JH: No. While I can't say that all I have seen and heard in my years of law enforcement did not somehow make it into the book, there was no one case that inspired me.

BRC: As a woman who knows sex crimes victims from the prosecutor table, how hard was it to write the rape scene in RETRIBUTION?

JH: As a prosecutor, when you explain a set of facts to a jury, you have to do more than just that. You have to take them back there --- to the scene of the crime, into the bedroom --- and let them live the moment and feel the terror that your victim did, so that they can truly understand it. Understand her. I have listened to a lot of victims tell their horrible stories, each one different, and yet strangely similar. As a woman, I think all you need do is close your eyes and imagine one of your greatest fears happening in the privacy, sanctity and isolation of your own home, and the scene will play for you and the words will come.

BRC: Is RETRIBUTION a legal thriller? A suspense book? How would you characterize it?

JH: Both, and then some. I call it a legal, psychological suspense thriller.

BRC: A thriller. A sex crime. A psychiatrist. That's SILENCE OF THE LAMBS --- and RETRIBUTION. How conscious were you of that earlier book as you planned the character of Dr. Chambers?

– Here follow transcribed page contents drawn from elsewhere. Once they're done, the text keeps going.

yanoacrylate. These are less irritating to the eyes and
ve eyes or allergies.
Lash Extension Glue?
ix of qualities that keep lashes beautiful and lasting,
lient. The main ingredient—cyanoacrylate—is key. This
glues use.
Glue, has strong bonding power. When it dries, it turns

JH: Conscious in the sense that I admire Thomas Harris and loved SILENCE OF THE LAMBS. But the dynamics in RETRIBUTION are different, and without giving anything away, the motivations of Dr. Chambers are not that of Hannibal Lector.

BRC: Again and again, we read that men who commit sex crimes rarely stop at one. It's an extension of government that would violate civil rights … but would women sleep better if all men had to give police a DNA sample?

JH: Rape is a crime of power and control, not passion. The fear of getting caught will not stop a sex offender. A DNA sample will help law enforcement find an individual --- if he has left a sample of himself behind --- but it will not stop the crime itself from occurring.

BRC: Reading your book, we thought, "It seems that if you're an attractive young woman, you should go through your day thinking that life is dangerous and you, in particular, aren't safe." Do you believe that? If so, what can women do to protect themselves?

JH: I think no one is immune to crime. With that in mind, I take certain common-sense precautions. I don't walk or jog alone at night, or in areas that are deserted or isolated even during the day. I make sure my home is secure before I go to sleep, and I am aware of my surroundings at all times. If my gut tells me something is amiss, I listen to it.

BRC: RETRIBUTION has received a lot of attention before publication. What is it like to have your manuscript become The HOT Debut Book of the year?

JH: It is an amazing feeling, really. I never imagined it would happen, so I appreciate every piece of good news that I get, thinking it can't get any better than this. The big test is the reading public.